Record list:
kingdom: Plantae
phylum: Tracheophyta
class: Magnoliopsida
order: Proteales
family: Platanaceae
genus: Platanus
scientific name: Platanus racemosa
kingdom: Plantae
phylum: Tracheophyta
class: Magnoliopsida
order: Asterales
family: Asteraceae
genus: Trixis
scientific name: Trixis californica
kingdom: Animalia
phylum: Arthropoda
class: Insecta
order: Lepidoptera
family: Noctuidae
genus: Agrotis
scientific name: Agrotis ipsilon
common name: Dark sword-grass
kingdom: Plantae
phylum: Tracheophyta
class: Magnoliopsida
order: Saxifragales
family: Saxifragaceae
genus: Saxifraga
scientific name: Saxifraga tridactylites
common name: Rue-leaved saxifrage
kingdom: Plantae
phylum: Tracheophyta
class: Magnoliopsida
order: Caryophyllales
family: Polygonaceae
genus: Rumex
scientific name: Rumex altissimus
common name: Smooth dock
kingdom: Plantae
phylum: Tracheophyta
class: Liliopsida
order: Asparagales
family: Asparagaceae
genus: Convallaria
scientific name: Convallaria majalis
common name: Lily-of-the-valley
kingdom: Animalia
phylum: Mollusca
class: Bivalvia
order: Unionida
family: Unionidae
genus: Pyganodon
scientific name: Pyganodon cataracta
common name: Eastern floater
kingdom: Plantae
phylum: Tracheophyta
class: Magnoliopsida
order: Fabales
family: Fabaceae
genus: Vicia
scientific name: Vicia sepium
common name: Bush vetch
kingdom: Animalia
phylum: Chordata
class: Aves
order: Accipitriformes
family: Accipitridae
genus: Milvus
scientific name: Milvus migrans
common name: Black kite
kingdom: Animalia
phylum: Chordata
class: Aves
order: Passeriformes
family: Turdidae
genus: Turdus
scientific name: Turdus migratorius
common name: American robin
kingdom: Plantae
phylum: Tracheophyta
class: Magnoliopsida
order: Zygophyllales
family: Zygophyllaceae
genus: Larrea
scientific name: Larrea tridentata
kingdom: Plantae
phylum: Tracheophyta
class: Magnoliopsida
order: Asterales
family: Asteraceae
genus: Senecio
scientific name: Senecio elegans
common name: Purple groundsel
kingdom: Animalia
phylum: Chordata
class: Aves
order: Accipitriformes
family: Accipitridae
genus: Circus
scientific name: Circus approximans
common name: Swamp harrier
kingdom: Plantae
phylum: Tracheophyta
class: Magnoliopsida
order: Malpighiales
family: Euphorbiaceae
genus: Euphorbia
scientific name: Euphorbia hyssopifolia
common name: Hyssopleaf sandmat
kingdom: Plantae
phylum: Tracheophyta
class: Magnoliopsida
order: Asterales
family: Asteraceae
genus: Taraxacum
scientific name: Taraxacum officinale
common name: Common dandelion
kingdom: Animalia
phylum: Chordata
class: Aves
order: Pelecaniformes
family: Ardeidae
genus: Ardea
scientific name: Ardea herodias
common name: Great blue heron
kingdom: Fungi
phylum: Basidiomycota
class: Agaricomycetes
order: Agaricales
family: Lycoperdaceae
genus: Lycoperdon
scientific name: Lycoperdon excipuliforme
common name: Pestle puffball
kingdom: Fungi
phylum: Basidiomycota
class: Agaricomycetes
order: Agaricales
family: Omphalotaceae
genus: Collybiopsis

What you need to do:
Reproduce every line of the material above with no changes.

Output for this exercise:
kingdom: Plantae
phylum: Tracheophyta
class: Magnoliopsida
order: Proteales
family: Platanaceae
genus: Platanus
scientific name: Platanus racemosa
kingdom: Plantae
phylum: Tracheophyta
class: Magnoliopsida
order: Asterales
family: Asteraceae
genus: Trixis
scientific name: Trixis californica
kingdom: Animalia
phylum: Arthropoda
class: Insecta
order: Lepidoptera
family: Noctuidae
genus: Agrotis
scientific name: Agrotis ipsilon
common name: Dark sword-grass
kingdom: Plantae
phylum: Tracheophyta
class: Magnoliopsida
order: Saxifragales
family: Saxifragaceae
genus: Saxifraga
scientific name: Saxifraga tridactylites
common name: Rue-leaved saxifrage
kingdom: Plantae
phylum: Tracheophyta
class: Magnoliopsida
order: Caryophyllales
family: Polygonaceae
genus: Rumex
scientific name: Rumex altissimus
common name: Smooth dock
kingdom: Plantae
phylum: Tracheophyta
class: Liliopsida
order: Asparagales
family: Asparagaceae
genus: Convallaria
scientific name: Convallaria majalis
common name: Lily-of-the-valley
kingdom: Animalia
phylum: Mollusca
class: Bivalvia
order: Unionida
family: Unionidae
genus: Pyganodon
scientific name: Pyganodon cataracta
common name: Eastern floater
kingdom: Plantae
phylum: Tracheophyta
class: Magnoliopsida
order: Fabales
family: Fabaceae
genus: Vicia
scientific name: Vicia sepium
common name: Bush vetch
kingdom: Animalia
phylum: Chordata
class: Aves
order: Accipitriformes
family: Accipitridae
genus: Milvus
scientific name: Milvus migrans
common name: Black kite
kingdom: Animalia
phylum: Chordata
class: Aves
order: Passeriformes
family: Turdidae
genus: Turdus
scientific name: Turdus migratorius
common name: American robin
kingdom: Plantae
phylum: Tracheophyta
class: Magnoliopsida
order: Zygophyllales
family: Zygophyllaceae
genus: Larrea
scientific name: Larrea tridentata
kingdom: Plantae
phylum: Tracheophyta
class: Magnoliopsida
order: Asterales
family: Asteraceae
genus: Senecio
scientific name: Senecio elegans
common name: Purple groundsel
kingdom: Animalia
phylum: Chordata
class: Aves
order: Accipitriformes
family: Accipitridae
genus: Circus
scientific name: Circus approximans
common name: Swamp harrier
kingdom: Plantae
phylum: Tracheophyta
class: Magnoliopsida
order: Malpighiales
family: Euphorbiaceae
genus: Euphorbia
scientific name: Euphorbia hyssopifolia
common name: Hyssopleaf sandmat
kingdom: Plantae
phylum: Tracheophyta
class: Magnoliopsida
order: Asterales
family: Asteraceae
genus: Taraxacum
scientific name: Taraxacum officinale
common name: Common dandelion
kingdom: Animalia
phylum: Chordata
class: Aves
order: Pelecaniformes
family: Ardeidae
genus: Ardea
scientific name: Ardea herodias
common name: Great blue heron
kingdom: Fungi
phylum: Basidiomycota
class: Agaricomycetes
order: Agaricales
family: Lycoperdaceae
genus: Lycoperdon
scientific name: Lycoperdon excipuliforme
common name: Pestle puffball
kingdom: Fungi
phylum: Basidiomycota
class: Agaricomycetes
order: Agaricales
family: Omphalotaceae
genus: Collybiopsis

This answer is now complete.